Saved entries:
== Segment start ==

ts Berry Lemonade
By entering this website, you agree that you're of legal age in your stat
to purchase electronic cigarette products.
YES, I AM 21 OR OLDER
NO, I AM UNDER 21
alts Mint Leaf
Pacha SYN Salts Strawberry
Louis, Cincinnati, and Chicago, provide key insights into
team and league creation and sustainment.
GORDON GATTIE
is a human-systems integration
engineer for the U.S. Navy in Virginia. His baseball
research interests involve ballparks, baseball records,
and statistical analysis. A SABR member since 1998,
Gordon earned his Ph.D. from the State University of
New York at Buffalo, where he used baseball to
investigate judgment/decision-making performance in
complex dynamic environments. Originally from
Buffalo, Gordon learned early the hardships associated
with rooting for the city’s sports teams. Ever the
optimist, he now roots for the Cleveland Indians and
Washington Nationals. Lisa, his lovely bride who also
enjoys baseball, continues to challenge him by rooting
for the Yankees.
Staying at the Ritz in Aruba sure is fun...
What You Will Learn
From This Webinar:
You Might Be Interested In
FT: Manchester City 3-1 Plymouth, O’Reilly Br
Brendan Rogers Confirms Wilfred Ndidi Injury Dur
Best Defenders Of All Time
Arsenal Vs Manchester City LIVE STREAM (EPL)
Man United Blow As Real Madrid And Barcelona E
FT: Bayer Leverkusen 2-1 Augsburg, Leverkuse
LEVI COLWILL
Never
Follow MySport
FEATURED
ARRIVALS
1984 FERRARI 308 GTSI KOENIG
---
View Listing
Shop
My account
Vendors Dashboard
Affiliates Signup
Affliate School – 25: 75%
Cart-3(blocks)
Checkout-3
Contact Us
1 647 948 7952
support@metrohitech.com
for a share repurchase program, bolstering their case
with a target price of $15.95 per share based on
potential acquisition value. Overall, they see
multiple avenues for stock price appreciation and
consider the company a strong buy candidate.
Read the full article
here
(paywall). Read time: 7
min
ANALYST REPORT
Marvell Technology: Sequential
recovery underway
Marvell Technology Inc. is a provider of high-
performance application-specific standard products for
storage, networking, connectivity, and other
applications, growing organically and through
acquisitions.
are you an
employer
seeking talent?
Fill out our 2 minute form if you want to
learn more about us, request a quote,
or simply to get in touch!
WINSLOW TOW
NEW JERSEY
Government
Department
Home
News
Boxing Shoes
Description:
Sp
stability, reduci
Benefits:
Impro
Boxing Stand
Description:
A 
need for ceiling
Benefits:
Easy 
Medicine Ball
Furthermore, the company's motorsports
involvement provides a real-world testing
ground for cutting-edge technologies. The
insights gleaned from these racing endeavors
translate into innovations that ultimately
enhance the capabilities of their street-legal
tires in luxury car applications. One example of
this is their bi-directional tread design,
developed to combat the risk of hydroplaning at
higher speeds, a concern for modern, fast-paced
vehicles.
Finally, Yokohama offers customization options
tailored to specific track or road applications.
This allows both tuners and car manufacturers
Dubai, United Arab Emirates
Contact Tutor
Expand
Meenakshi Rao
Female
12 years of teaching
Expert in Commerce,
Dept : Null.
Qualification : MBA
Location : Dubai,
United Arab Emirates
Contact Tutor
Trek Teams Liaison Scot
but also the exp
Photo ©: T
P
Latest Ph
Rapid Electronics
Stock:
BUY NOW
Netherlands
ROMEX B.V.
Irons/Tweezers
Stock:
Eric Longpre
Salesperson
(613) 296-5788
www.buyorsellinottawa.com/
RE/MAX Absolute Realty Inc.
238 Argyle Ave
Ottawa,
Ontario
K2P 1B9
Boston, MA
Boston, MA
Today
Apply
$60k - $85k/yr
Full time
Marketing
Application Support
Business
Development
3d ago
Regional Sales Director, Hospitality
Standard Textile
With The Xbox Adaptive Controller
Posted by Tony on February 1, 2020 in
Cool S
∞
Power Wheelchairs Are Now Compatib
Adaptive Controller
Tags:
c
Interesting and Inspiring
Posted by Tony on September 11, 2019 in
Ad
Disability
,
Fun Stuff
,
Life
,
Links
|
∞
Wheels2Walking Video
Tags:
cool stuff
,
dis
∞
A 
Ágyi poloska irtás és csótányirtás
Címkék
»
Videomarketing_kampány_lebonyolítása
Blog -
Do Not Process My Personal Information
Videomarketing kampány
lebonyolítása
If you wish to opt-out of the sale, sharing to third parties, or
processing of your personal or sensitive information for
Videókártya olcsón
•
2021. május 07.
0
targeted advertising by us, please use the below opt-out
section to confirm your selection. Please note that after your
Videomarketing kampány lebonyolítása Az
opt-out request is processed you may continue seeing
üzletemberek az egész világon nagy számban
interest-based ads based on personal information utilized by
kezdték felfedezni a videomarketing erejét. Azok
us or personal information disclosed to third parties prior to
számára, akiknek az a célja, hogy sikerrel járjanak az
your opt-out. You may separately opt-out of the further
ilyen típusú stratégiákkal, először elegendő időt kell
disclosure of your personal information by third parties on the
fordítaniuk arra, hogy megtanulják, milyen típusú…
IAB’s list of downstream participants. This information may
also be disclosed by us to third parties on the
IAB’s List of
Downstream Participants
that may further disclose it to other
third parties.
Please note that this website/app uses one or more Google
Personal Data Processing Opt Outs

== Segment end ==

### THE TASK
Your response must repeat the entries above exactly, in full.

### RESULT OF THE TASK
ts Berry Lemonade
By entering this website, you agree that you're of legal age in your stat
to purchase electronic cigarette products.
YES, I AM 21 OR OLDER
NO, I AM UNDER 21
alts Mint Leaf
Pacha SYN Salts Strawberry
Louis, Cincinnati, and Chicago, provide key insights into
team and league creation and sustainment.
GORDON GATTIE
is a human-systems integration
engineer for the U.S. Navy in Virginia. His baseball
research interests involve ballparks, baseball records,
and statistical analysis. A SABR member since 1998,
Gordon earned his Ph.D. from the State University of
New York at Buffalo, where he used baseball to
investigate judgment/decision-making performance in
complex dynamic environments. Originally from
Buffalo, Gordon learned early the hardships associated
with rooting for the city’s sports teams. Ever the
optimist, he now roots for the Cleveland Indians and
Washington Nationals. Lisa, his lovely bride who also
enjoys baseball, continues to challenge him by rooting
for the Yankees.
Staying at the Ritz in Aruba sure is fun...
What You Will Learn
From This Webinar:
You Might Be Interested In
FT: Manchester City 3-1 Plymouth, O’Reilly Br
Brendan Rogers Confirms Wilfred Ndidi Injury Dur
Best Defenders Of All Time
Arsenal Vs Manchester City LIVE STREAM (EPL)
Man United Blow As Real Madrid And Barcelona E
FT: Bayer Leverkusen 2-1 Augsburg, Leverkuse
LEVI COLWILL
Never
Follow MySport
FEATURED
ARRIVALS
1984 FERRARI 308 GTSI KOENIG
---
View Listing
Shop
My account
Vendors Dashboard
Affiliates Signup
Affliate School – 25: 75%
Cart-3(blocks)
Checkout-3
Contact Us
1 647 948 7952
support@metrohitech.com
for a share repurchase program, bolstering their case
with a target price of $15.95 per share based on
potential acquisition value. Overall, they see
multiple avenues for stock price appreciation and
consider the company a strong buy candidate.
Read the full article
here
(paywall). Read time: 7
min
ANALYST REPORT
Marvell Technology: Sequential
recovery underway
Marvell Technology Inc. is a provider of high-
performance application-specific standard products for
storage, networking, connectivity, and other
applications, growing organically and through
acquisitions.
are you an
employer
seeking talent?
Fill out our 2 minute form if you want to
learn more about us, request a quote,
or simply to get in touch!
WINSLOW TOW
NEW JERSEY
Government
Department
Home
News
Boxing Shoes
Description:
Sp
stability, reduci
Benefits:
Impro
Boxing Stand
Description:
A 
need for ceiling
Benefits:
Easy 
Medicine Ball
Furthermore, the company's motorsports
involvement provides a real-world testing
ground for cutting-edge technologies. The
insights gleaned from these racing endeavors
translate into innovations that ultimately
enhance the capabilities of their street-legal
tires in luxury car applications. One example of
this is their bi-directional tread design,
developed to combat the risk of hydroplaning at
higher speeds, a concern for modern, fast-paced
vehicles.
Finally, Yokohama offers customization options
tailored to specific track or road applications.
This allows both tuners and car manufacturers
Dubai, United Arab Emirates
Contact Tutor
Expand
Meenakshi Rao
Female
12 years of teaching
Expert in Commerce,
Dept : Null.
Qualification : MBA
Location : Dubai,
United Arab Emirates
Contact Tutor
Trek Teams Liaison Scot
but also the exp
Photo ©: T
P
Latest Ph
Rapid Electronics
Stock:
BUY NOW
Netherlands
ROMEX B.V.
Irons/Tweezers
Stock:
Eric Longpre
Salesperson
(613) 296-5788
www.buyorsellinottawa.com/
RE/MAX Absolute Realty Inc.
238 Argyle Ave
Ottawa,
Ontario
K2P 1B9
Boston, MA
Boston, MA
Today
Apply
$60k - $85k/yr
Full time
Marketing
Application Support
Business
Development
3d ago
Regional Sales Director, Hospitality
Standard Textile
With The Xbox Adaptive Controller
Posted by Tony on February 1, 2020 in
Cool S
∞
Power Wheelchairs Are Now Compatib
Adaptive Controller
Tags:
c
Interesting and Inspiring
Posted by Tony on September 11, 2019 in
Ad
Disability
,
Fun Stuff
,
Life
,
Links
|
∞
Wheels2Walking Video
Tags:
cool stuff
,
dis
∞
A 
Ágyi poloska irtás és csótányirtás
Címkék
»
Videomarketing_kampány_lebonyolítása
Blog -
Do Not Process My Personal Information
Videomarketing kampány
lebonyolítása
If you wish to opt-out of the sale, sharing to third parties, or
processing of your personal or sensitive information for
Videókártya olcsón
•
2021. május 07.
0
targeted advertising by us, please use the below opt-out
section to confirm your selection. Please note that after your
Videomarketing kampány lebonyolítása Az
opt-out request is processed you may continue seeing
üzletemberek az egész világon nagy számban
interest-based ads based on personal information utilized by
kezdték felfedezni a videomarketing erejét. Azok
us or personal information disclosed to third parties prior to
számára, akiknek az a célja, hogy sikerrel járjanak az
your opt-out. You may separately opt-out of the further
ilyen típusú stratégiákkal, először elegendő időt kell
disclosure of your personal information by third parties on the
fordítaniuk arra, hogy megtanulják, milyen típusú…
IAB’s list of downstream participants. This information may
also be disclosed by us to third parties on the
IAB’s List of
Downstream Participants
that may further disclose it to other
third parties.
Please note that this website/app uses one or more Google
Personal Data Processing Opt Outs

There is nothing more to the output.